Ein weiterer Brennpunkt für Unabhängigkeitsbestrebungen ist die Insel Korsika, die zu Frankreich gehört. Ja selbst in Kalifornien gewinnen Stimmen Gehör, die sich für mehr Autonomierechte des größten US-Staates einsetzen. Auch Deutschland ist keine Insel der Seligen: Auffallend oft ist in Bayern zu vernehmen, dass man eigentlich ein ganz starkes eigenständiges Land sein könne. Zu erinnern ist an das Buch des CSU-Granden Wilfried Scharnagl mit dem Titel „Bayern kann es auch allein – Plädoyer für den eigenen Staat“. Vergessen scheint auch, dass selbst das wohlhabende Kanada bereits schon zweimal – 1980 und 1995 – bangen musste, die Provinz Quebec zu verlieren. Hier haben sich jedoch die Gegner der Abspaltung durchgesetzt.
Grundsätzlich muss unterschieden werden, ob Separatisten einen eigenen Staat wollen (wie jetzt Alex Salmond als Führer der Unabhängigkeitskampagne in Schottland) oder ob sich Bürger – wie aktuell in der Ostukraine – einem anderen Staat, nämlich Russland, anschließen wollen, weil sie im bisherigen Staatsverbund der Ukraine sprachlich und kulturell eine Minderheit sind. Dies ist ein großer Unterschied zu Schottland. Salmond und seine Mitstreiter wollen einen eigenen unabhängigen Staat Schottland.
Ob mehrheitlich die Schotten dies mitmachen, darf bezweifelt werden. Denn es müssen auch gewachsene und bewährte historische Strukturen über einen langen Zeitraum nüchtern gesehen werden. Grundsätzlich können verschiedene Separatismusbestrebungen nicht über einen Kamm geschert werden. Was in dem einen Fall durchaus plausibel sein kann, kann keine Schablone für andere Beispiele, etwa in Schottland, sein.
Schottland hätte es schwer
Wenn auch die Schotten – wie die Bayern in Deutschland – ihre eigene Charakteristik betonen, so sind sie doch zu stark mit dem gesamten Vereinigten Königreich verwoben und verbandelt. 307 gemeinsame Jahre, die gleiche Sprache (dies ist der Unterschied etwa zu den Katalanen in Spanien oder im Osten der Ukraine, wo die Menschen nicht die Amtssprache ihres Hoheitsgebietes sprechen), natürlich auch die gemeinsame geographische Struktur einer Insel, schließlich die gemeinsame Verankerung im Commonwealth. Ganz zu schweigen von den gewachsenen wirtschaftlichen Verbindungen und Außenhandelsstrukturen. Auch militärstrategisch wäre Schottland als eigener Staat auf Hilfe angewiesen. Wie schnell sich neue Bedrohungsbilder entwickeln können, sehen wir derzeit in verschiedenen Räumen unserer Erde mit völlig neuen Szenarien des Terrors.

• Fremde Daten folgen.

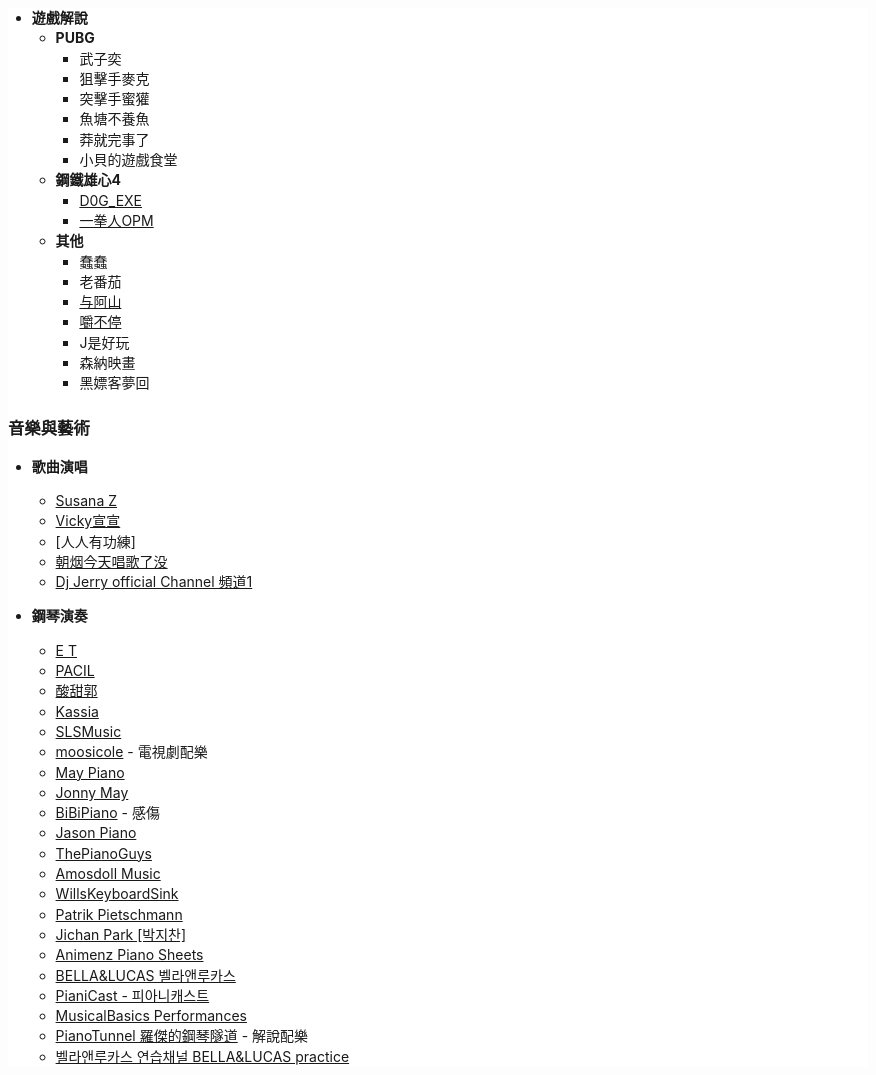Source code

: - **遊戲解說**
  - **PUBG**
    - 武子奕
    - 狙擊手麥克
    - 突擊手蜜獾
    - 魚塘不養魚
    - 莽就完事了
    - 小貝的遊戲食堂
  - **鋼鐵雄心4**
    - [D0G_EXE](https://www.youtube.com/@dog_exe)
    - [一拳人OPM](https://www.youtube.com/@opm3813)
  - **其他**
    - 蠢蠢
    - 老番茄
    - [与阿山](https://www.youtube.com/@user-pf1qr1tb1l)
    - [嚼不停](https://www.youtube.com/channel/UCoqIjRLmkLdkZczeAZWDn5Q)
    - J是好玩
    - 森納映畫
    - 黑嫖客夢回

### 音樂與藝術

- **歌曲演唱**
  - [Susana Z](https://www.youtube.com/@ensha36/about)
  - [Vicky宣宣](https://www.youtube.com/channel/UCy5Cg5I1qblnXh9S6-p1PeA)
  - [人人有功練]
  - [朝烟今天唱歌了没](https://www.youtube.com/channel/UCXaVtJ85SoDk0so9pLaQxlA)
  - [Dj Jerry official Channel 頻道1](https://www.youtube.com/channel/UCVKfUl7uxydXJrJ6xxrithg)

- **鋼琴演奏**
  - [E T](https://www.youtube.com/channel/UCRJma2f54l1M-8mmY5qrZEw)
  - [PACIL](https://www.youtube.com/channel/UC41z1c5ZlERyGfItcQdi-Cg)
  - [酸甜郭](https://www.youtube.com/channel/UCMoT0PivZmGyB_laJ2JVrvg)
  - [Kassia](https://www.youtube.com/channel/UCPmCaKjzYF3pXYLfaRhacwA)
  - [SLSMusic](https://www.youtube.com/channel/UCmKy7mz6tRLv7OFdSqbAkrg)
  - [moosicole](https://www.youtube.com/@NicoleTheodore) - 電視劇配樂
  - [May Piano](https://www.youtube.com/channel/UCHTx5Zck4uICJoIzeuDdq_g)
  - [Jonny May](https://www.youtube.com/channel/UCnjQCcLxBqelGn0sForpAqA)
  - [BiBiPiano](https://www.youtube.com/channel/UClmlWfXG2qoauM4H8hGXBlA) - 感傷
  - [Jason Piano](https://www.youtube.com/channel/UCIa2J-D_OQf7h-WIwV4ApnQ)
  - [ThePianoGuys](https://www.youtube.com/channel/UCmKurapML4BF9Bjtj4RbvXw)
  - [Amosdoll Music](https://www.youtube.com/channel/UCj31PEVBMTnLvVOCSQGpbog)
  - [WillsKeyboardSink](https://www.youtube.com/channel/UCIvGAXEwsu3btCd-0FKsryw)
  - [Patrik Pietschmann](https://www.youtube.com/channel/UCs7O9sOUQiBGBxaaAguIwig)
  - [Jichan Park [박지찬]](https://www.youtube.com/channel/UCiWUJSaxYJBJgKMSvAnAlfg)
  - [Animenz Piano Sheets](https://www.youtube.com/channel/UCyW-leqPXUunrXXxFjpZ7VA)
  - [BELLA&LUCAS 벨라앤루카스](https://www.youtube.com/channel/UC-Ju7Rpx4V9XsrLh2DXh9tw)
  - [PianiCast - 피아니캐스트](https://www.youtube.com/channel/UCPGZyaFaJe0IXRIhVFXatBQ)
  - [MusicalBasics Performances](https://www.youtube.com/channel/UCn6EM__P_NUg_GrP23cJlmw)
  - [PianoTunnel 羅傑的鋼琴隧道](https://www.youtube.com/channel/UCHGkeXYv3zq1tsSTEugkXJQ) - 解說配樂
  - [벨라앤루카스 연습채널 BELLA&LUCAS practice](https://www.youtube.com/channel/UCWZAi39kBK8ueFZ0HdZ9gng)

Bei allen Eigenheiten der Stämme im Vereinigten Königreich – Engländer, Schotten, Nordiren und Waliser – sind sie doch gemeinsam auch Briten, die doch zu stark untereinander über die Familien verbunden sind. Schotten leben beispielsweise in England und haben dort Familien gegründet und Engländer umgekehrt in Schottland. Sie würden jeweils bei einer Unabhängigkeit Schottlands wechselseitig Ausländer(innen). Auch deshalb werden wohl die Befürworter der Unabhängigkeit vermutlich keinen Erfolg haben. Ein Blick auf die Landkarte genügt, um zu erkennen, dass das Vereinigte Königreich zusammengehört. Es spricht übrigens für den liberalen Geist der Zentrale in London, dass nicht versucht wurde, das Referendum zu verhindern. Dies ist in Spanien im Falle Katalonien anders. Separatismus kann den inneren Frieden gefährden. Diese Befürchtung muss man in Spanien haben, wenn die Katalanen einseitig ihre Unabhängigkeit erklären. Im Umfeld der EU sollte die Kleinstaaterei der Vergangenheit angehören. Leider erkennen dies bestimmte Leute nicht an, die vielleicht aus persönlicher Eitelkeit – Beispiel Alex Salmond in Schottland – einen höheren Posten als Premierminister eines unabhängigen Staates anstreben.